Soprattutto le lotte dei lavoratori hanno permesso una tenuta complessiva del settore limitando i danni, ma oggi senza un sostegno si rischia di nuovo di soccombere, vedi ad esempio le difficoltà “contingenti” della Neofil e della Elettrocarbonium.

Che fine ha fatto il progetto di recupero ambientale del territorio collegato alla green industry, quello che avrebbe dovuto rendere profittevoli le scorie delle lavorazioni dell’acciaieria, che avrebbe dovuto bonificare le discariche alimentando un circuito virtuoso che trasformava un problema in una opportunità? La cosiddetta industria dell’ambiente che tornerebbe sicuramente molto utile nel momento in cui la situazione ambientale ternana è sotto attacco tutti i giorni, tra terreni da bonificare, sostanze inquinanti presenti nell’aria, ruolo degli inceneritori e Piano Regionale dei rifiuti da mettere a sintesi, per recuperare ritardi sulle percentuali di raccolta differenziata, con progetti schiacciati tra la necessità di reperire risorse, ridurre i costi e migliorare la condizione di città sempre più sporche.

Purtroppo tutto ciò impatta con la volontà di un Governo che incentiva la privatizzazione di aziende pubbliche, attraverso bonus da poter spendere fuori dal patto di stabilità, che fa stropicciare gli occhi ad amministratori alla ricerca continua di risorse economiche per fare quadrare bilanci comunali. Tutto ciò condurrà inevitabilmente alla cessione di quote di aziende pubbliche come l’Asm che continua a riversare risorse economiche ogni anno nelle casse dell’azionista unico (Comune di Terni). Un’azienda che ha sempre garantito servizi ed occupazione di qualità, e spesso ha dovuto anche fungere da banca agli stessi servizi che forniva nei confronti dei comuni o delle società consortili che man mano sono venute avanti nei processi di liberalizzazione delle attività nei settori dei servizi a rete. Sarebbe eventualmente auspicabile che i ricavati, siano investiti per salvaguardare l’azienda nel complesso e per ammodernare le reti, che scontano anni di mancati investimenti a causa delle difficoltà finanziarie.

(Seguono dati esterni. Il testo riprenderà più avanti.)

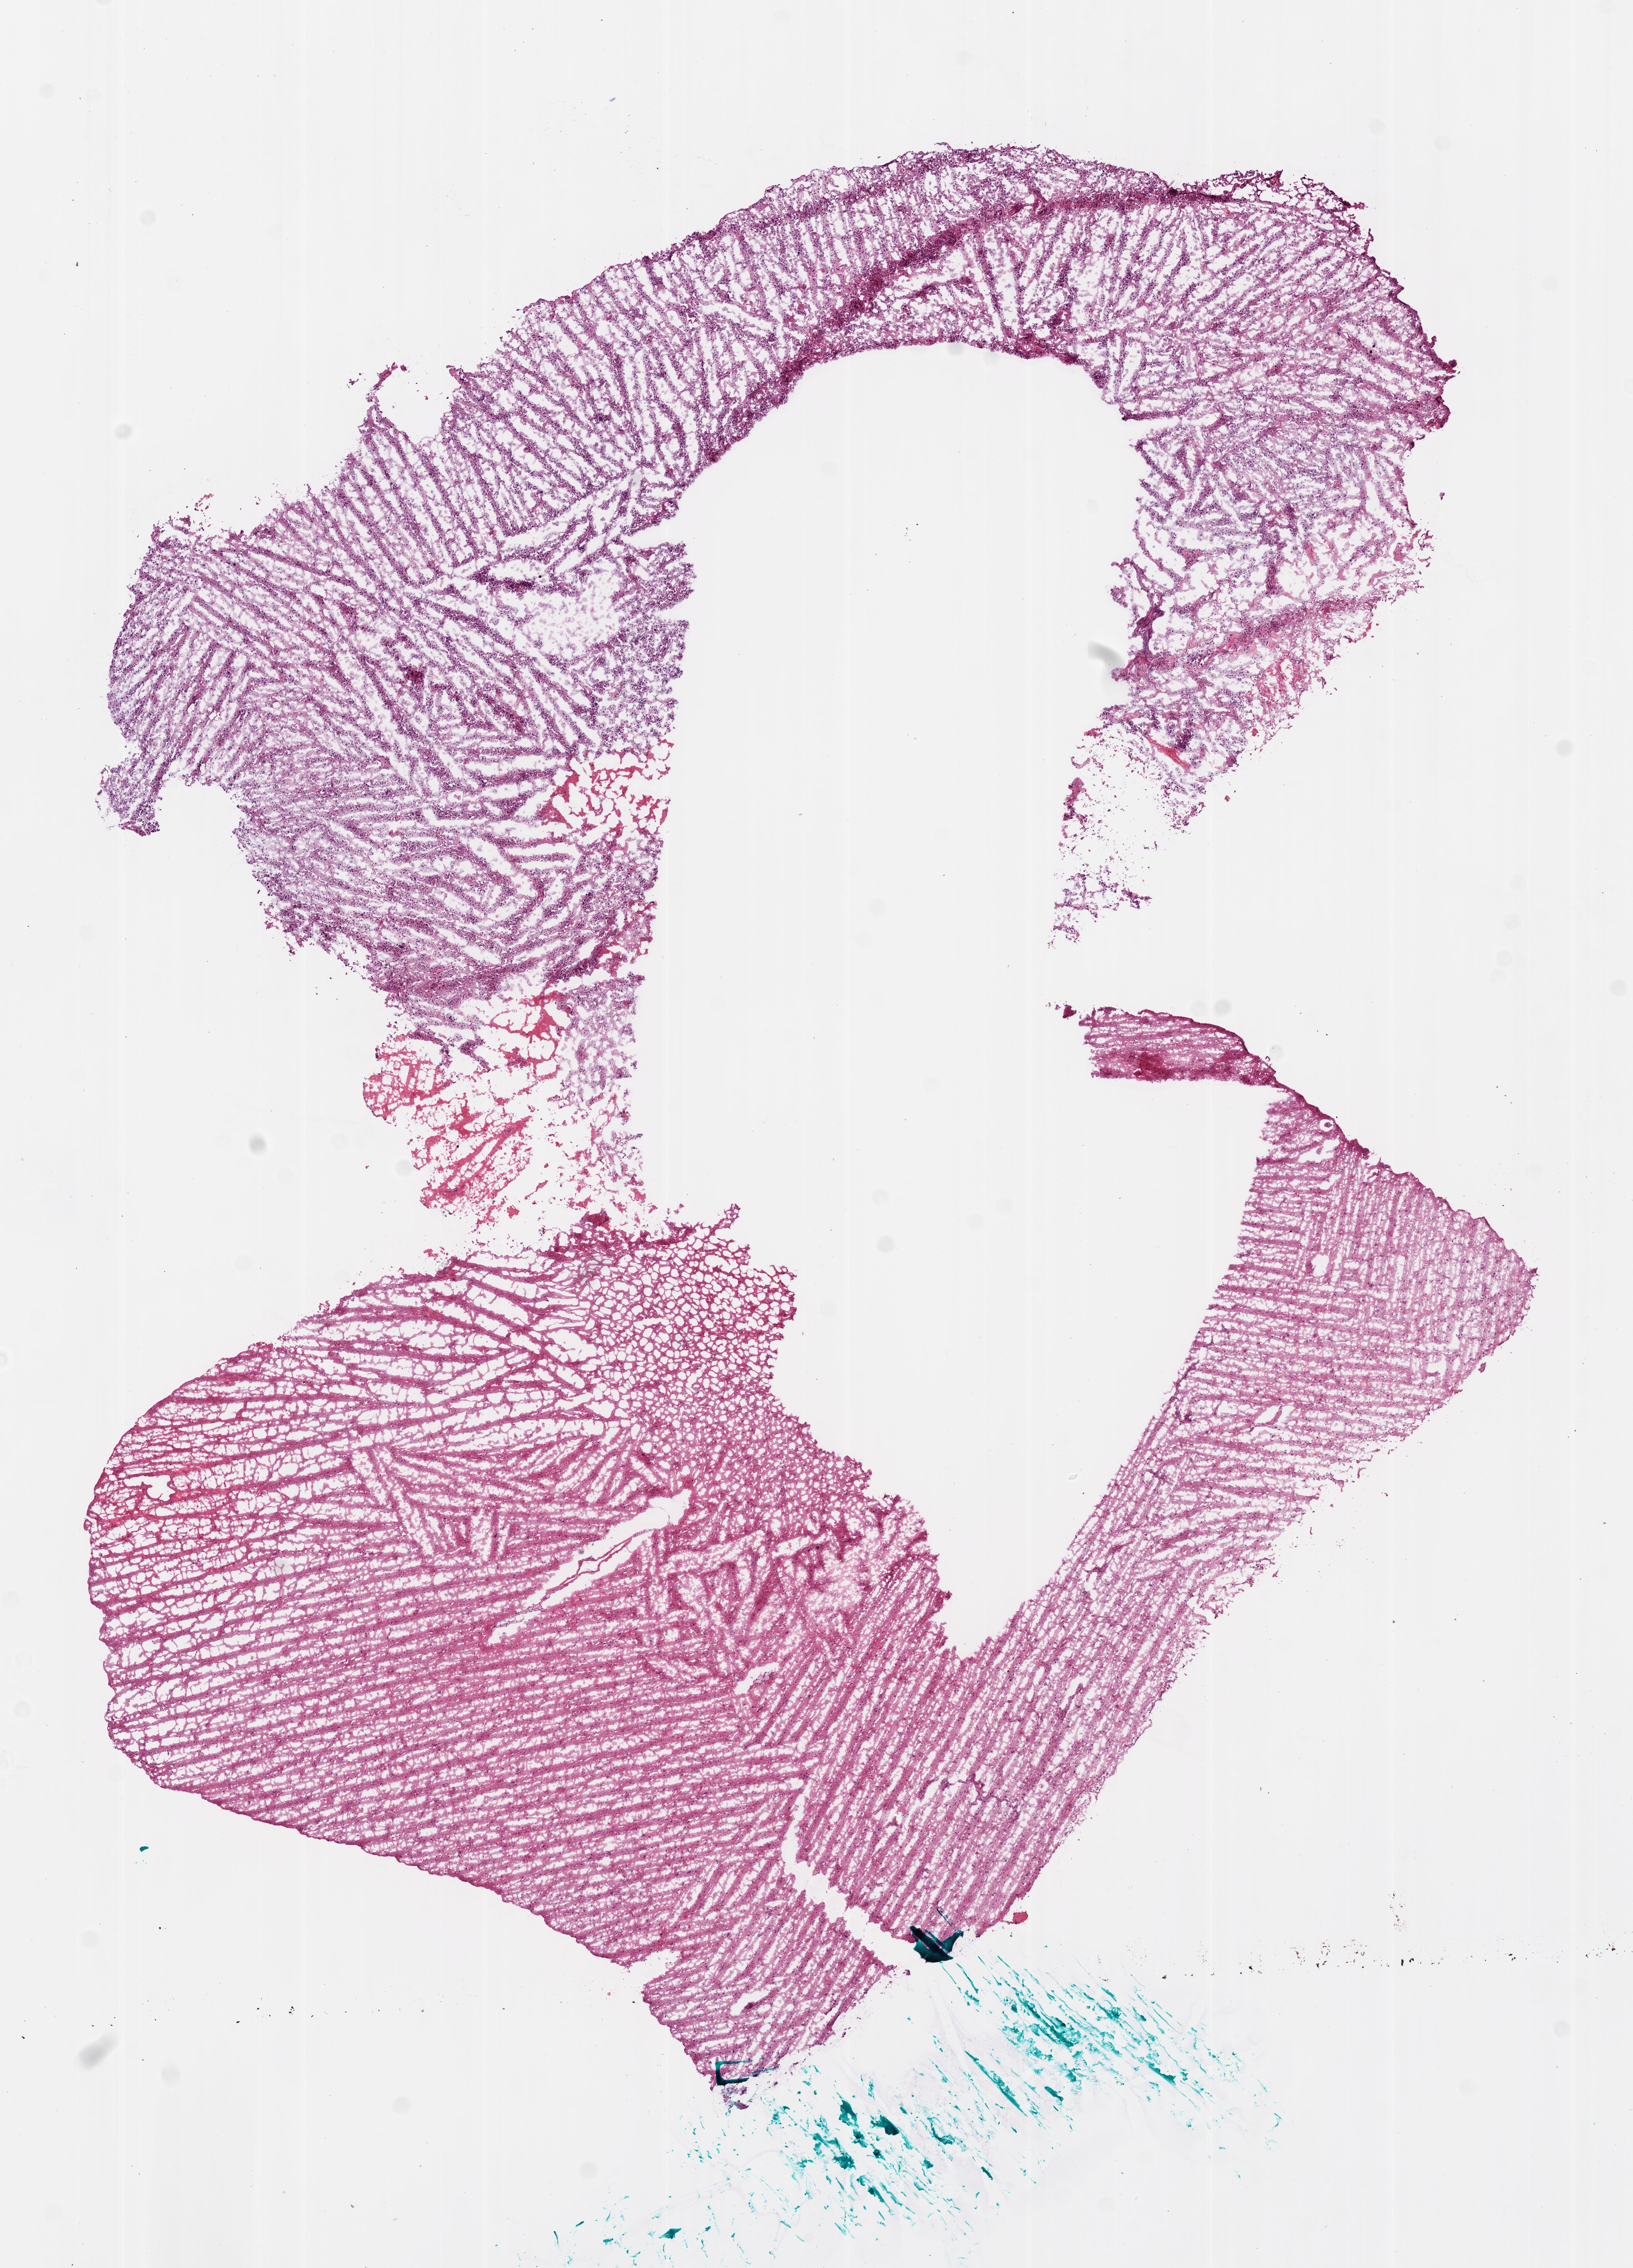
H&E-stained whole-slide image — a low-resolution overview of the entire scanned area, about 9.0 x 12.5 mm, frozen section from the bottom of the tissue portion, primary tumour sample from the brain. Female, age 38 years at initial diagnosis. Slide review estimates, as recorded: tumour cells 45%, tumour nuclei 80%, normal cells 0%, stromal cells 50%, necrosis 5%. Inflammatory infiltration, as recorded: lymphocyte infiltration 0%.
- diagnosis: Glioblastoma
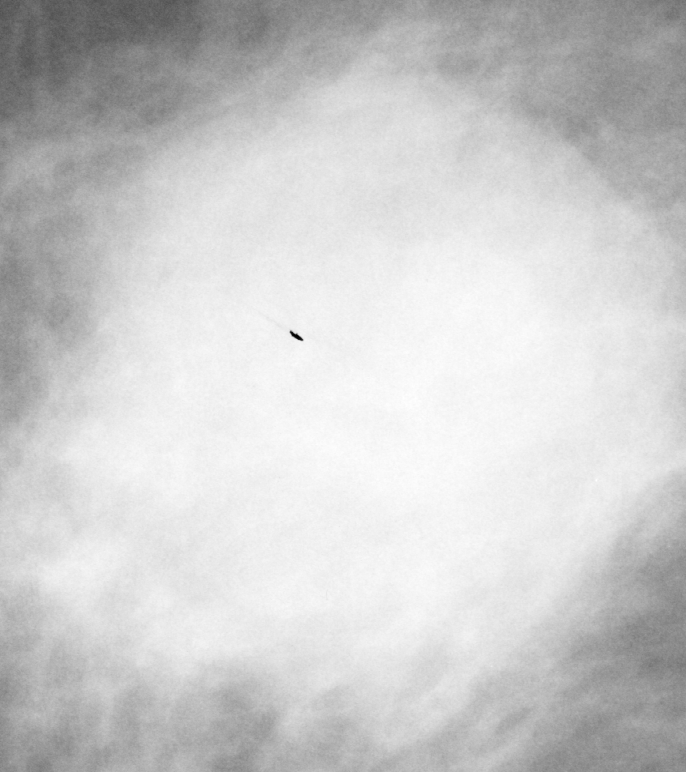
Cropped region of a digitized screen-film mammogram centred on a radiologist-marked abnormality, right breast, MLO view.
Marked abnormality: mass, shape lobulated, margins microlobulated; BI-RADS assessment category 5; subtlety rating 5 on a 1 (subtle) to 5 (obvious) scale; pathology result (as recorded, not read from the image): malignant.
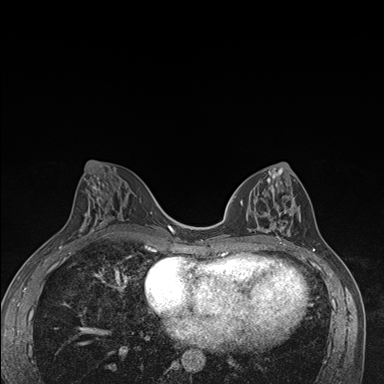
Breast MRI (dynamic contrast-enhanced), one axial slice. Dynamic contrast-enhanced series, time point 2 of 7 at this slice position (early post-contrast). 1.5 T. TE 1.5 ms, TR 4.2 ms. 384 × 384 image matrix. Female patient.
Structures marked on this image (semi-automatic segmentation, software-assisted and operator-edited):
- enhancing-tissue mask used for the functional tumour volume (all voxels passing the contrast-enhancement thresholds inside the analysis volume; usually the tumour): box from (x=241, y=171) to (x=301, y=246) px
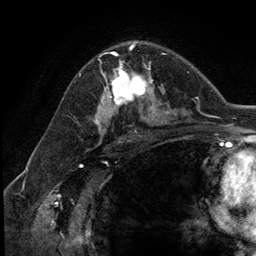
Breast MRI (dynamic contrast-enhanced), one axial slice. Slice 77 of 134 in the series (ordered by position). Cropped to one breast. Dynamic contrast-enhanced series, time point 2 of 5 at this slice position (early post-contrast). 3 T. TE 2.8 ms, TR 7.3 ms. 1.2 mm slice thickness. 256 × 256 image matrix, field of view 180 × 180 mm. Female patient.
Structures marked on this image (semi-automatic segmentation, software-assisted and operator-edited):
- enhancing-tissue mask used for the functional tumour volume (all voxels passing the contrast-enhancement thresholds inside the analysis volume; usually the tumour): bounding box [x1, y1, x2, y2] px = [102, 54, 154, 111]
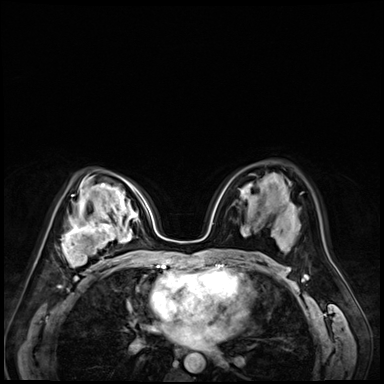
Breast MRI (dynamic contrast-enhanced), one axial slice; slice 42 of 72 in the series (ordered by position); dynamic contrast-enhanced series, time point 2 of 9 at this slice position (early post-contrast); 3 T; TE 1.4 ms, TR 4.3 ms; 2.5 mm slice thickness; 384 × 384 image matrix, field of view 320 × 320 mm. Female patient.
Outlined on this slice (semi-automatically segmented with operator editing):
- enhancing-tissue mask used for the functional tumour volume (all voxels passing the contrast-enhancement thresholds inside the analysis volume; usually the tumour): bounding box (x1, y1, x2, y2) in pixels: (58, 215, 122, 278)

Liberalizzazioni e privatizzazioni mal gestite, che ancora oggi presentano i conti inevitabili come la cessione delle centrali idroelettriche dell’asta Nera Velino, attraverso il Decreto Bersani del 1999, che le vede imbrigliate nell’ennesima cessione, adesso da parte della tedesca Eon, attraverso uno spezzatino che divide in due il personale tra la società Ceca EPH e l’italiana ERG e che apre una fase inedita con il rischio di depauperare un patrimonio di Terni, dell’Umbria e dell’Italia intera. Una partita che richiama ancora in causa il Governo ed aziende come Eni ed Enel, che dovrebbero ora più che mai accompagnare la crescita di un paese in difficoltà, che arranca e non ce la fa.

Altre partite ancora come Pietrafitta e Bastardo, del presidio territoriale sulla distribuzione elettrica, sono occasioni per le istituzioni locali per richiamare alla giusta responsabilità un’azienda che ha acquisito, in ragione di una pubblicizzazione del settore elettrico avvenuta con una legge dello Stato del 1962, impianti frutto di intelligenze e volontà territoriali.

E’, insomma, assolutamente necessario che il territorio umbro, attraverso i suoi organismi regionali e locali prenda decisioni, difficili, anche drastiche, attui delle scelte e si impegni a conseguire risultati. È altrettanto necessaria una opposizione politica che non si limiti alla denuncia ma abbia il coraggio di misurarsi sulle scelte e sulle proposte che devono essere il più possibile condivise con i cittadini. È in gioco il futuro dell’Umbria, del suo territorio e delle sue splendide città.